*** The data ***

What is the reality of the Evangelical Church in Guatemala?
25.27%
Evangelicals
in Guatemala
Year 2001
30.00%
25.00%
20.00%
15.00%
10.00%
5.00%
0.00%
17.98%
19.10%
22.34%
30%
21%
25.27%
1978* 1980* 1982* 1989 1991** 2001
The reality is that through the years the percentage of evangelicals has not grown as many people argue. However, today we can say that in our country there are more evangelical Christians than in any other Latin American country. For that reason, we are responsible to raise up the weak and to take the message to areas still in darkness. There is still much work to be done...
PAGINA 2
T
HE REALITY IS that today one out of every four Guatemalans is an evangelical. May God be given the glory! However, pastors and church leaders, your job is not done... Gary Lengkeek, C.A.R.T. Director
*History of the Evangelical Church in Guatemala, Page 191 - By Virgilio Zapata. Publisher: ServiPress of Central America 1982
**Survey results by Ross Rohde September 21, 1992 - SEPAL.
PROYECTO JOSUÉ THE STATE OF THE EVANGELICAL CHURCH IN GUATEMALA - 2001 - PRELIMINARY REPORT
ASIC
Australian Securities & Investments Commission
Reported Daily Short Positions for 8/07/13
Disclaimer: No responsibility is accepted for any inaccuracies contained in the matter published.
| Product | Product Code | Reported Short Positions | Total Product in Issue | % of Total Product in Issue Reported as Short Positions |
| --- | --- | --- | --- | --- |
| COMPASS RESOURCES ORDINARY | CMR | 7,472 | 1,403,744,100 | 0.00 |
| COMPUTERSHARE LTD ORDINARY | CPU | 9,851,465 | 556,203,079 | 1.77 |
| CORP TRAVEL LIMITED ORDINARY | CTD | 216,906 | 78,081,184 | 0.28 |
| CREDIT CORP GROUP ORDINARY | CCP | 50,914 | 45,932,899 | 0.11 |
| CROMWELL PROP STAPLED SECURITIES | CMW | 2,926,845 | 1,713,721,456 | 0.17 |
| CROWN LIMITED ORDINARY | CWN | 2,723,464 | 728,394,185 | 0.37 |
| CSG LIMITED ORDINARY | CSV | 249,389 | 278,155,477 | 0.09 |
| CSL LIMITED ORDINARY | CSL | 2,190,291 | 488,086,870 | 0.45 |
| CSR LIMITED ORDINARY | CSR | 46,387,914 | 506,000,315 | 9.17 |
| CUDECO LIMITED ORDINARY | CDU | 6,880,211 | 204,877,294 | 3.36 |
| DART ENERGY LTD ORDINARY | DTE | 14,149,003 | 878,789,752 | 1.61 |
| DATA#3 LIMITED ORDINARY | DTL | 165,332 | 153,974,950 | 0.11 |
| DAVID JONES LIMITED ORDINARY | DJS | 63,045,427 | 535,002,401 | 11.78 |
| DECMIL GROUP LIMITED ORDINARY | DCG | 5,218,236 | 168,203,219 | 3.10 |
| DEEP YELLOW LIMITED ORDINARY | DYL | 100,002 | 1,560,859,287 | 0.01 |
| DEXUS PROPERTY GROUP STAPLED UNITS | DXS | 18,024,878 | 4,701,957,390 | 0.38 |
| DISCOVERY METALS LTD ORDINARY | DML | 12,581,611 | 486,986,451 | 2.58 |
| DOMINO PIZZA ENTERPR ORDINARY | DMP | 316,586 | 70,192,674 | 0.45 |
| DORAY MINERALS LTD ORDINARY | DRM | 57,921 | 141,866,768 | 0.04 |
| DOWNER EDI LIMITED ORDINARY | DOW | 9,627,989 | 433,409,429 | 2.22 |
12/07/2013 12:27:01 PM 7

*** End of The data ***
*** The data ***

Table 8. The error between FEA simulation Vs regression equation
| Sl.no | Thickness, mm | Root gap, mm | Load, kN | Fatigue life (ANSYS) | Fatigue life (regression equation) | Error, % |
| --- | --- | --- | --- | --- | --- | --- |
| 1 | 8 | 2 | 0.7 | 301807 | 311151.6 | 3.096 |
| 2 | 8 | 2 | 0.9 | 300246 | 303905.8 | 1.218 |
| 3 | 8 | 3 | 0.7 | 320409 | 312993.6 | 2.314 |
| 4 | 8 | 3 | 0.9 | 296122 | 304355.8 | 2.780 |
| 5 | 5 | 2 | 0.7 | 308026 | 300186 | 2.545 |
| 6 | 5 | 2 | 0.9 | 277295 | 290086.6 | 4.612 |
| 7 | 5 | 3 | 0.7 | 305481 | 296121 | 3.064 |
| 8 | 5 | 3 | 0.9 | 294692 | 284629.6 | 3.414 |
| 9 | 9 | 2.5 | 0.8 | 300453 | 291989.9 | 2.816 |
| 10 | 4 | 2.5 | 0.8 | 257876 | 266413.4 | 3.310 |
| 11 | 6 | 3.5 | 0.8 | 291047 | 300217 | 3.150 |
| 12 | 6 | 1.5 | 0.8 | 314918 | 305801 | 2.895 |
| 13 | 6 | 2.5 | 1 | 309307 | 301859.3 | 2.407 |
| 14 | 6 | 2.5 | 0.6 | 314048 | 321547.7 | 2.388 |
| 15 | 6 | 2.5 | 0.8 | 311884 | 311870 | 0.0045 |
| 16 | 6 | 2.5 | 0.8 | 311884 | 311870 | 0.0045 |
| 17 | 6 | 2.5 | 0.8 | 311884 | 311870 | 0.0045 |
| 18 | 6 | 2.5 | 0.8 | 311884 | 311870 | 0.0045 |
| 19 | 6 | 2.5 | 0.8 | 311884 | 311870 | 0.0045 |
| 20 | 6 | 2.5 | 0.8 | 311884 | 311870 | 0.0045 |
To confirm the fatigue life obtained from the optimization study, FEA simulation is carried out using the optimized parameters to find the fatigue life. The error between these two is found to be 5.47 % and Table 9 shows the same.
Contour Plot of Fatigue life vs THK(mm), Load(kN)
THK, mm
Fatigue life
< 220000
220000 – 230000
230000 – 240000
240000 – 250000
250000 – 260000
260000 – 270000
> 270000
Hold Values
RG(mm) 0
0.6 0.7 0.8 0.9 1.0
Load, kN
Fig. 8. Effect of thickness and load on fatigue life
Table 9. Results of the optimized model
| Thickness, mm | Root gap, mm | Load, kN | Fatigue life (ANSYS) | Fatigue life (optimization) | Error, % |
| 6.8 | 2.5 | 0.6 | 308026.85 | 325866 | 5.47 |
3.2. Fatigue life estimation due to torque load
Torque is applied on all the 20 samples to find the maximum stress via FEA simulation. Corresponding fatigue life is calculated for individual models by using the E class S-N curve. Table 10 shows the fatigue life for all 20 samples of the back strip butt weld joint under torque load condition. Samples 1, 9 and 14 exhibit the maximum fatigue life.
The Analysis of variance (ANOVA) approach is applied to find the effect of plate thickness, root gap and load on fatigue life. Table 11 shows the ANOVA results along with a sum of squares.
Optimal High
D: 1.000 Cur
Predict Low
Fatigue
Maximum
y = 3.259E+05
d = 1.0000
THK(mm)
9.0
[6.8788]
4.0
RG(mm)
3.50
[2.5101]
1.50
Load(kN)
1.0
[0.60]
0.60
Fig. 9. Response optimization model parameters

*** End of The data ***
*** The data ***

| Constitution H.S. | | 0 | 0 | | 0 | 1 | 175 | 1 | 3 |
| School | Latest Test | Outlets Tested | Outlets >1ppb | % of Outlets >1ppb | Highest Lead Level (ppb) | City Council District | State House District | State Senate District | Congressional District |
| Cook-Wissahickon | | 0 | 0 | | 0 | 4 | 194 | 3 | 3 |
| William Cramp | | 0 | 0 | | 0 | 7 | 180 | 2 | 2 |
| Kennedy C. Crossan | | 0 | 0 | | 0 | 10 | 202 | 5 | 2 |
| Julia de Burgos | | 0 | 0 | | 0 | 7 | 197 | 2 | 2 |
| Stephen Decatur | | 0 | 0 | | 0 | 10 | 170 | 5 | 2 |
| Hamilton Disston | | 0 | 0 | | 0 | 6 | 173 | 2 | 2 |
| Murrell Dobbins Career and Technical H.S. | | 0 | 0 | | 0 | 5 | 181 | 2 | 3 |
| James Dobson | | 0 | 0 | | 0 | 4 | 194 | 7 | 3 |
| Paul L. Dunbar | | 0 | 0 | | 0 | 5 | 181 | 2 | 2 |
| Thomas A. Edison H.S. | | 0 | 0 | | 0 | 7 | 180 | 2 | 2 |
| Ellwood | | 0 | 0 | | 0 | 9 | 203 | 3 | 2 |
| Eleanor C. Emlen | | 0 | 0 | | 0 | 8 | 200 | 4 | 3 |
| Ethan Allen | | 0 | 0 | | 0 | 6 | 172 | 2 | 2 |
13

*** End of The data ***

▶ [Exercise prompt]: Only the lines from the one containing "What is the" through the one containing "535,002,401 | 11.78 |" are to be retyped, both boundary lines included, with no other material.

▶ [Answer box]:
What is the reality of the Evangelical Church in Guatemala?
25.27%
Evangelicals
in Guatemala
Year 2001
30.00%
25.00%
20.00%
15.00%
10.00%
5.00%
0.00%
17.98%
19.10%
22.34%
30%
21%
25.27%
1978* 1980* 1982* 1989 1991** 2001
The reality is that through the years the percentage of evangelicals has not grown as many people argue. However, today we can say that in our country there are more evangelical Christians than in any other Latin American country. For that reason, we are responsible to raise up the weak and to take the message to areas still in darkness. There is still much work to be done...
PAGINA 2
T
HE REALITY IS that today one out of every four Guatemalans is an evangelical. May God be given the glory! However, pastors and church leaders, your job is not done... Gary Lengkeek, C.A.R.T. Director
*History of the Evangelical Church in Guatemala, Page 191 - By Virgilio Zapata. Publisher: ServiPress of Central America 1982
**Survey results by Ross Rohde September 21, 1992 - SEPAL.
PROYECTO JOSUÉ THE STATE OF THE EVANGELICAL CHURCH IN GUATEMALA - 2001 - PRELIMINARY REPORT
ASIC
Australian Securities & Investments Commission
Reported Daily Short Positions for 8/07/13
Disclaimer: No responsibility is accepted for any inaccuracies contained in the matter published.
| Product | Product Code | Reported Short Positions | Total Product in Issue | % of Total Product in Issue Reported as Short Positions |
| --- | --- | --- | --- | --- |
| COMPASS RESOURCES ORDINARY | CMR | 7,472 | 1,403,744,100 | 0.00 |
| COMPUTERSHARE LTD ORDINARY | CPU | 9,851,465 | 556,203,079 | 1.77 |
| CORP TRAVEL LIMITED ORDINARY | CTD | 216,906 | 78,081,184 | 0.28 |
| CREDIT CORP GROUP ORDINARY | CCP | 50,914 | 45,932,899 | 0.11 |
| CROMWELL PROP STAPLED SECURITIES | CMW | 2,926,845 | 1,713,721,456 | 0.17 |
| CROWN LIMITED ORDINARY | CWN | 2,723,464 | 728,394,185 | 0.37 |
| CSG LIMITED ORDINARY | CSV | 249,389 | 278,155,477 | 0.09 |
| CSL LIMITED ORDINARY | CSL | 2,190,291 | 488,086,870 | 0.45 |
| CSR LIMITED ORDINARY | CSR | 46,387,914 | 506,000,315 | 9.17 |
| CUDECO LIMITED ORDINARY | CDU | 6,880,211 | 204,877,294 | 3.36 |
| DART ENERGY LTD ORDINARY | DTE | 14,149,003 | 878,789,752 | 1.61 |
| DATA#3 LIMITED ORDINARY | DTL | 165,332 | 153,974,950 | 0.11 |
| DAVID JONES LIMITED ORDINARY | DJS | 63,045,427 | 535,002,401 | 11.78 |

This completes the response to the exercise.